Identify Critical vs. Important vs. “when you can”:

  • Critical tasks might be chargeback issues, data failures, mapping modifications that prevent trading partners from receiving your documents correctly.
  • Important tasks might be EDI testing to be completed in the next month
  • When you can” tasks are things that need to be done, but do not fall into the other two categories.

Assess value

  • Following the above Critical tasks, getting chargebacks from a trading partner is negative revenue so it is in your best interest to take care of this immediately.
  • If you implement the trading partner for EDI, will it minimize keying orders into your ERP potentially with mistakes from human entry?  Do you have to email, fax or snail mail invoices?  That takes time and money.  Do you have to key online shipment information into a Web-portal?  If it’s lots of manual work with many orders, maybe this trading partner would be good to get on EDI ASAP.
  • If you do not get this trading partner up and running with EDI soon, could you lose their business to a competitor?

Order tasks by estimated effort.

  • Sometimes it is better to just get a quick task done right away.  Is it just a 5-minute mapping change?  It gets something off your list.  It’s good for your morale to have one less “thing” to do.  At least I feel that way.
  • Do you need to rewrite a big process of your ERP to fit in the needs of this trading partner?  Should you wait?  Or should you do it now because it potentially could be an issue for many more trading partners?

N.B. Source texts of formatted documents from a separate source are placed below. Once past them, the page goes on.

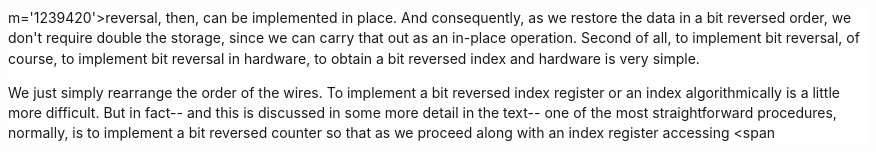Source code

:   m='1239420'>reversal,</span> <span m='1239990'>then,</span> <span
  m='1240950'>can</span> <span m='1241160'>be</span> <span
  m='1241340'>implemented</span> <span m='1242000'>in</span> <span
  m='1242210'>place.</span> <span m='1243140'>And</span> <span
  m='1243260'>consequently,</span> <span m='1245360'>as</span> <span
  m='1245810'>we</span> <span m='1246470'>restore</span> <span
  m='1247160'>the</span> <span m='1247280'>data</span> <span
  m='1247760'>in</span> <span m='1247940'>a</span> <span m='1248000'>bit</span>
  <span m='1248210'>reversed</span> <span m='1248660'>order,</span> <span
  m='1250220'>we</span> <span m='1250430'>don't</span> <span
  m='1250670'>require</span> <span m='1251180'>double</span> <span
  m='1251830'>the</span> <span m='1251930'>storage,</span> <span
  m='1252980'>since</span> <span m='1253430'>we</span> <span
  m='1253670'>can</span> <span m='1254030'>carry</span> <span
  m='1254420'>that</span> <span m='1254660'>out</span> <span
  m='1255050'>as</span> <span m='1255260'>an</span> <span
  m='1255350'>in-place</span> <span m='1255980'>operation.</span> <span
  m='1258080'>Second</span> <span m='1258440'>of</span> <span
  m='1258560'>all,</span> <span m='1259160'>to</span> <span
  m='1259550'>implement</span> <span m='1260260'>bit</span> <span
  m='1260480'>reversal,</span> <span m='1261350'>of</span> <span
  m='1261470'>course,</span> <span m='1262100'>to</span> <span
  m='1262340'>implement</span> <span m='1262625'>bit</span> <span
  m='1262910'>reversal</span> <span m='1263570'>in</span> <span
  m='1263720'>hardware,</span> <span m='1265250'>to</span> <span
  m='1265730'>obtain</span> <span m='1266030'>a</span> <span
  m='1266090'>bit</span> <span m='1266240'>reversed</span> <span
  m='1266630'>index</span> <span m='1267030'>and</span> <span
  m='1267140'>hardware</span> <span m='1267740'>is</span> <span
  m='1268340'>very</span> <span m='1268520'>simple.</span> </p><p><span
  m='1268910'>We</span> <span m='1269090'>just</span> <span
  m='1269270'>simply</span> <span m='1270410'>rearrange</span> <span
  m='1270920'>the</span> <span m='1271070'>order</span> <span
  m='1271550'>of</span> <span m='1271700'>the</span> <span
  m='1271860'>wires.</span> <span m='1273560'>To</span> <span
  m='1274370'>implement</span> <span m='1276090'>a</span> <span
  m='1276420'>bit</span> <span m='1276630'>reversed</span> <span
  m='1277170'>index</span> <span m='1277590'>register</span> <span
  m='1278430'>or</span> <span m='1278610'>an</span> <span
  m='1278700'>index</span> <span m='1280620'>algorithmically</span> <span
  m='1281940'>is</span> <span m='1282450'>a</span> <span
  m='1282510'>little</span> <span m='1282750'>more</span> <span
  m='1282960'>difficult.</span> <span m='1284190'>But</span> <span
  m='1284400'>in</span> <span m='1284550'>fact--</span> <span
  m='1285130'>and</span> <span m='1285290'>this</span> <span
  m='1285480'>is</span> <span m='1285600'>discussed</span> <span
  m='1286110'>in</span> <span m='1286200'>some</span> <span
  m='1286350'>more</span> <span m='1286530'>detail</span> <span
  m='1287130'>in</span> <span m='1287250'>the</span> <span
  m='1287340'>text--</span> <span m='1288570'>one</span> <span
  m='1288810'>of</span> <span m='1289110'>the</span> <span
  m='1289290'>most</span> <span m='1289980'>straightforward</span> <span
  m='1290700'>procedures,</span> <span m='1291450'>normally,</span> <span
  m='1292230'>is</span> <span m='1293190'>to</span> <span
  m='1294990'>implement</span> <span m='1295890'>a</span> <span
  m='1296160'>bit</span> <span m='1296370'>reversed</span> <span
  m='1296790'>counter</span> <span m='1298300'>so</span> <span
  m='1298440'>that</span> <span m='1299250'>as</span> <span
  m='1299430'>we</span> <span m='1299550'>proceed</span> <span
  m='1299940'>along</span> <span m='1301710'>with</span> <span
  m='1302370'>an</span> <span m='1302520'>index</span> <span
  m='1302910'>register</span> <span m='1303960'>accessing</span> <span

Know when to postpone or delegate to someone:

  • Does Emma from Customer Service keep asking you to check on the raw EDI data about a carrier code?  Why not give her the tools to do the job herself?  For example, in Liaison’s ECS software, you can set up a user to have read-only access. You could train her to go to Data Administrator and find the purchase order herself and look up the carrier code.
  • You do all the mapping, but can you train another person in the IT department?  Not only will you have another resource, you’ll also have a backup for emergencies, sick kids or vacations.  Do you really want to sign into the server when you’re supposed to be enjoying your vacation?
  • Is this trading partner really important to get up and running?  Have sales do a review of their business with your company.  Do they do hundreds of orders a month or is it just a few a year?  Does the volume justify getting this done right now or can you postpone?  I had a client tell me a salesperson wanted this trading partner up on EDI ASAP. Come to find out in two years, they only had placed four orders worth $1,000.
  • Do you have an ERP upgrade coming up?  A server migration? Maybe all EDI changes and/or developments needs to be suspended until those situations are completed.
  • Lastly, have you reached out the trading partner to ask if you can have an extension?  I’ve found that most trading partners are willing to give you some more time.  They are usually understanding of time constraints.

Hopefully these suggestions will help you prioritize your EDI tasks.  The idea here is to work smarter rather than harder!  Of course, all these tasks can be handled by a good EDI service provider in a managed services scenario.  (wink wink) Now get to your son’s baseball game…this might be the time he hits a home run.